Would you reproduce word for word everything from the start of the items below down to and including the line that contains "edificio objeto."?

◆ RECORDS PROVIDED:
⁂
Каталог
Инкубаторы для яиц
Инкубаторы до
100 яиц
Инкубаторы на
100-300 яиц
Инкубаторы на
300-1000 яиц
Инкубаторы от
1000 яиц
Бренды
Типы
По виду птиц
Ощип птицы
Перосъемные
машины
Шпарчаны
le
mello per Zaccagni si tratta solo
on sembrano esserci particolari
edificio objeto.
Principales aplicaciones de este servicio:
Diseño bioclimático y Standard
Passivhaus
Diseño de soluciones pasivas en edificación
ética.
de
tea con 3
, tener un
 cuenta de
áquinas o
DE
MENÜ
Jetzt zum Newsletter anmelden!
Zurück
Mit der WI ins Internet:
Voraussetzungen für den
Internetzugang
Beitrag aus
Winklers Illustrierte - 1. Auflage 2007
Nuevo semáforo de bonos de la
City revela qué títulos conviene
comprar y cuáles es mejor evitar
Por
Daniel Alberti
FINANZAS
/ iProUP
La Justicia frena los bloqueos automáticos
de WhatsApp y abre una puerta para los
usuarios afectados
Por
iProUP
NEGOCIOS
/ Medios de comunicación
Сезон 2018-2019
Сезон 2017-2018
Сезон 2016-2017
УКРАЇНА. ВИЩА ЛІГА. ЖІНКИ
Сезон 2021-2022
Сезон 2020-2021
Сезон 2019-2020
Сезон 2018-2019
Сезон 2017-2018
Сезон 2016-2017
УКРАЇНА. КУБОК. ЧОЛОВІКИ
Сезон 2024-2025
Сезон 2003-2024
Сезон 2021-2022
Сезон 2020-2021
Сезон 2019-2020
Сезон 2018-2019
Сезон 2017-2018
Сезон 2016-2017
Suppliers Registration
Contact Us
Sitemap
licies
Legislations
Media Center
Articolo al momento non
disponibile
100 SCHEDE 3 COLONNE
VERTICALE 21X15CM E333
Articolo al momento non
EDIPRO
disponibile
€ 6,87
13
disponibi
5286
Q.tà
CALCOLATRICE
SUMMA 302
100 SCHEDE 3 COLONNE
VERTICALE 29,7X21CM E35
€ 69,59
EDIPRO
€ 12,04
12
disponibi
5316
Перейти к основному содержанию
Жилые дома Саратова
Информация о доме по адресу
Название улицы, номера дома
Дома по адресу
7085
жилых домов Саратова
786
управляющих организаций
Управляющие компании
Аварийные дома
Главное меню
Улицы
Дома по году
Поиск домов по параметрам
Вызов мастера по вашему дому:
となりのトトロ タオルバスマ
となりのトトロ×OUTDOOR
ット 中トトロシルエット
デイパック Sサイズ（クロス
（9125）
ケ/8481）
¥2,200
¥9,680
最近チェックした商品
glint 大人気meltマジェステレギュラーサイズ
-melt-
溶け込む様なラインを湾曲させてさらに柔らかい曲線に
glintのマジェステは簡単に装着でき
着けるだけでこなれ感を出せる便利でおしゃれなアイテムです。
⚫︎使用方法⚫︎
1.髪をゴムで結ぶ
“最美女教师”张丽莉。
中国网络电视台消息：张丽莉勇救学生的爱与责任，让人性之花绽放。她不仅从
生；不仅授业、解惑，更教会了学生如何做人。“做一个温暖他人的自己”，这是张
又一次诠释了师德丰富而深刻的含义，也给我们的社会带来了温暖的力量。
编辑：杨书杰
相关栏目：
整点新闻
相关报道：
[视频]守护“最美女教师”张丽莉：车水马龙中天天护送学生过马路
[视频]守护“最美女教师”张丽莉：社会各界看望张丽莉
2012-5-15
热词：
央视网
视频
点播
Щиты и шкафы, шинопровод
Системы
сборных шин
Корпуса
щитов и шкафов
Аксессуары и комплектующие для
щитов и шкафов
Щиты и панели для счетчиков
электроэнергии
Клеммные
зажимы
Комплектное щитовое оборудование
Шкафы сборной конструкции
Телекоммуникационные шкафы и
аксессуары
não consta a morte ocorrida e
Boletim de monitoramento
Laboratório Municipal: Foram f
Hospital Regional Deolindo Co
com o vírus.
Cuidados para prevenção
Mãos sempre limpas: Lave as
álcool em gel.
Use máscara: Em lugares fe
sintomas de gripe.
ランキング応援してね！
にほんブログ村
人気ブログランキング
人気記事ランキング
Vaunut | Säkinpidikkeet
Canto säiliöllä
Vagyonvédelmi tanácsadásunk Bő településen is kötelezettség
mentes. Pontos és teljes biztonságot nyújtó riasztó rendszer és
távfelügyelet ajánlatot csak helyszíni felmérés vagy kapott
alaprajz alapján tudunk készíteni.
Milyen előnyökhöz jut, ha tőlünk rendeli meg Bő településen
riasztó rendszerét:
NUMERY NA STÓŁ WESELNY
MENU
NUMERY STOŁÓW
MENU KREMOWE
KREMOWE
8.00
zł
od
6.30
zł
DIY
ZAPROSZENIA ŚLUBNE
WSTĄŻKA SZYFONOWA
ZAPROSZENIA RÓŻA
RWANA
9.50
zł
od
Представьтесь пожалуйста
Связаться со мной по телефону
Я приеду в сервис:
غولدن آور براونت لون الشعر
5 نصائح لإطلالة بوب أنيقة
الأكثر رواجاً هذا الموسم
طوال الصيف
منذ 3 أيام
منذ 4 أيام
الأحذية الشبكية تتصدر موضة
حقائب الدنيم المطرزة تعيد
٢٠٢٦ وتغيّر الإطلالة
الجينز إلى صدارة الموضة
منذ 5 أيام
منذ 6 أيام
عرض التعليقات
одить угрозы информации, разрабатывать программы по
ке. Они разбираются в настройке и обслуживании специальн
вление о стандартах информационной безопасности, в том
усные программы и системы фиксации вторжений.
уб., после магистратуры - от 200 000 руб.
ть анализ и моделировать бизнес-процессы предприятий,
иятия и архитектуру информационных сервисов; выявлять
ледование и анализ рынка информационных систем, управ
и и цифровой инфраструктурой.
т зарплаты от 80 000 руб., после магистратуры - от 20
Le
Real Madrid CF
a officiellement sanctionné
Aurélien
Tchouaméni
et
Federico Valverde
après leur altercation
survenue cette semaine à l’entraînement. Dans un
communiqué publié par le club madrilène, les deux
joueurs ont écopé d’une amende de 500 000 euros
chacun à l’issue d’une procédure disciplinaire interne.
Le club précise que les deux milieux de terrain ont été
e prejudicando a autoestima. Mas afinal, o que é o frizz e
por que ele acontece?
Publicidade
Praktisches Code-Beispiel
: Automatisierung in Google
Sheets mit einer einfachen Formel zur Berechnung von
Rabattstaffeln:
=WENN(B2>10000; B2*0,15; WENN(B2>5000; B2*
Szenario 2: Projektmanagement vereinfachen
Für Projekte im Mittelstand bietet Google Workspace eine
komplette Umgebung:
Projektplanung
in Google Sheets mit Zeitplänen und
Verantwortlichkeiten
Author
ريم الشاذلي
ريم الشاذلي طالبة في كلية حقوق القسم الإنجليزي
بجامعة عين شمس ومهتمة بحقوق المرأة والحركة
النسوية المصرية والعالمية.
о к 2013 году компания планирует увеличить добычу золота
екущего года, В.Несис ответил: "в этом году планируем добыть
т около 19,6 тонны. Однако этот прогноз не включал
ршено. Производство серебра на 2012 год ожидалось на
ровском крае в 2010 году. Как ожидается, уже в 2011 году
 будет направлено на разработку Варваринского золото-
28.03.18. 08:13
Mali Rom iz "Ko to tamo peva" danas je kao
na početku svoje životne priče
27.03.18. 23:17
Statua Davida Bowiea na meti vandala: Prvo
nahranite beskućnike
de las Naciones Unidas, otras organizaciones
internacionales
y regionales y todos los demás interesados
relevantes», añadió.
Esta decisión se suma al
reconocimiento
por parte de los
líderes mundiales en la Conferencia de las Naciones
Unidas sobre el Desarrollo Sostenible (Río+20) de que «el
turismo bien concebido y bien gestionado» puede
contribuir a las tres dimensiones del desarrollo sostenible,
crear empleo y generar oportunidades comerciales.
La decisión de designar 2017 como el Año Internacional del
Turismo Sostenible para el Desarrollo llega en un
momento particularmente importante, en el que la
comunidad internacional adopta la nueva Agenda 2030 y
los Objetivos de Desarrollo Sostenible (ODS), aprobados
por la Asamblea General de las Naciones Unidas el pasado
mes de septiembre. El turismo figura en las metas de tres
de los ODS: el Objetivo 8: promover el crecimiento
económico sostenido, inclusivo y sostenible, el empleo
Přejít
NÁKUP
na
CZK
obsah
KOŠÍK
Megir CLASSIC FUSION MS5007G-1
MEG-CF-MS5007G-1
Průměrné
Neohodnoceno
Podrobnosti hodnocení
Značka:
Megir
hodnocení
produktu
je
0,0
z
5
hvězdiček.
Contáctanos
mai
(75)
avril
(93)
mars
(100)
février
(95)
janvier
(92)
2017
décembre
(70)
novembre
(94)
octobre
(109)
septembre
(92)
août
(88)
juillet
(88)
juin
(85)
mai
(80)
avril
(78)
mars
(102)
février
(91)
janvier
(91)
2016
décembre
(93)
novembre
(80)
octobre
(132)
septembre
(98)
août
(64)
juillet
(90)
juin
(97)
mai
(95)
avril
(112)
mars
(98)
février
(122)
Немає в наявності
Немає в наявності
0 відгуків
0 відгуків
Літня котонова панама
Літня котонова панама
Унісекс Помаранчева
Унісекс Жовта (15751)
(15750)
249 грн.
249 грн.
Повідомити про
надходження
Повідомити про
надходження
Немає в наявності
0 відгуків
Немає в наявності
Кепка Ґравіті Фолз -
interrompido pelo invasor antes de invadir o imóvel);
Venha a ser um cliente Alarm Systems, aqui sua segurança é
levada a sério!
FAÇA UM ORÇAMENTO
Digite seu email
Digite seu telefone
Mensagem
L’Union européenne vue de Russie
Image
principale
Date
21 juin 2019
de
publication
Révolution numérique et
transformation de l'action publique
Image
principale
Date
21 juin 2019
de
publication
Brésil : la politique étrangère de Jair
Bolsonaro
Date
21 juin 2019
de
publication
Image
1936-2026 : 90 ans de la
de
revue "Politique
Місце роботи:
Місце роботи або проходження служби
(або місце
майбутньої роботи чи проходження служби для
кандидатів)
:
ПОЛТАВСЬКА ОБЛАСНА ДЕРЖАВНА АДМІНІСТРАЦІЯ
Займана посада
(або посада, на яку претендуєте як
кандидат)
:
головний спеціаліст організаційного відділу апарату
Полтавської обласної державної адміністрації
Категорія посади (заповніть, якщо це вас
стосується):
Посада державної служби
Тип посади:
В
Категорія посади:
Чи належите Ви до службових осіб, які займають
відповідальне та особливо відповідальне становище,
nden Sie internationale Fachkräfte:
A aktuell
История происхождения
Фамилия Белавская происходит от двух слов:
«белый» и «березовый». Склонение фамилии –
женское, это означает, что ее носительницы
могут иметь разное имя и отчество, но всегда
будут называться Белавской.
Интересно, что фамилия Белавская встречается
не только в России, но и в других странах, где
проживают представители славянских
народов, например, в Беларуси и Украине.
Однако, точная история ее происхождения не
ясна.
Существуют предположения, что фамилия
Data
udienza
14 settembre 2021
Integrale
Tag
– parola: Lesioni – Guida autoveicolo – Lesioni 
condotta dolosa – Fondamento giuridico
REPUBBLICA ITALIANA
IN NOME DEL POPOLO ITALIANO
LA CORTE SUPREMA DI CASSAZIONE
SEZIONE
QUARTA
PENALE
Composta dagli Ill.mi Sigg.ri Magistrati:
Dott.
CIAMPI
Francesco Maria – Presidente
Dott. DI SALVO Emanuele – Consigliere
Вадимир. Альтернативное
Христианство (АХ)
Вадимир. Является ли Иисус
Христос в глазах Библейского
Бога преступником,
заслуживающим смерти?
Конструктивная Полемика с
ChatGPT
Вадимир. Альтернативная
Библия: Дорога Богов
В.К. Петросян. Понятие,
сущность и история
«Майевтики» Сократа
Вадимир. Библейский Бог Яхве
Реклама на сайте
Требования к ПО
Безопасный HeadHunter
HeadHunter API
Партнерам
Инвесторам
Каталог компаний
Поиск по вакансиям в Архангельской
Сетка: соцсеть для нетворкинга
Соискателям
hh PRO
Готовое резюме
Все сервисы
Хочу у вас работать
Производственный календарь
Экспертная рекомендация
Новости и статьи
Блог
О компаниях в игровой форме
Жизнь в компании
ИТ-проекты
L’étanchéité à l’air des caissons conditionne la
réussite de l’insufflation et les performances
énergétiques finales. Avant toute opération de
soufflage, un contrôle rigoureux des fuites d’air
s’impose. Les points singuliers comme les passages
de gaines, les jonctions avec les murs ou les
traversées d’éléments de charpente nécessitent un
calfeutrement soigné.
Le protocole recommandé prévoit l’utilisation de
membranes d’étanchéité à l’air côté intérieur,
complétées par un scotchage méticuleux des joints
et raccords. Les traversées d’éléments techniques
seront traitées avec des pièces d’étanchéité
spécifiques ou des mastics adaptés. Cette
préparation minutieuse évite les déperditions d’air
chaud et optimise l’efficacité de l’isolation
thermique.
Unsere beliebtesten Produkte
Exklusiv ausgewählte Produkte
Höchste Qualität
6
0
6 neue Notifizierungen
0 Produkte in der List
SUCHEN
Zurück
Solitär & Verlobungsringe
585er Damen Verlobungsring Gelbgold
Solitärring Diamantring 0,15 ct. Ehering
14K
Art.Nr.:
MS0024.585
⁂
◆ RESULT OF THIS TASK:
Каталог
Инкубаторы для яиц
Инкубаторы до
100 яиц
Инкубаторы на
100-300 яиц
Инкубаторы на
300-1000 яиц
Инкубаторы от
1000 яиц
Бренды
Типы
По виду птиц
Ощип птицы
Перосъемные
машины
Шпарчаны
le
mello per Zaccagni si tratta solo
on sembrano esserci particolari
edificio objeto.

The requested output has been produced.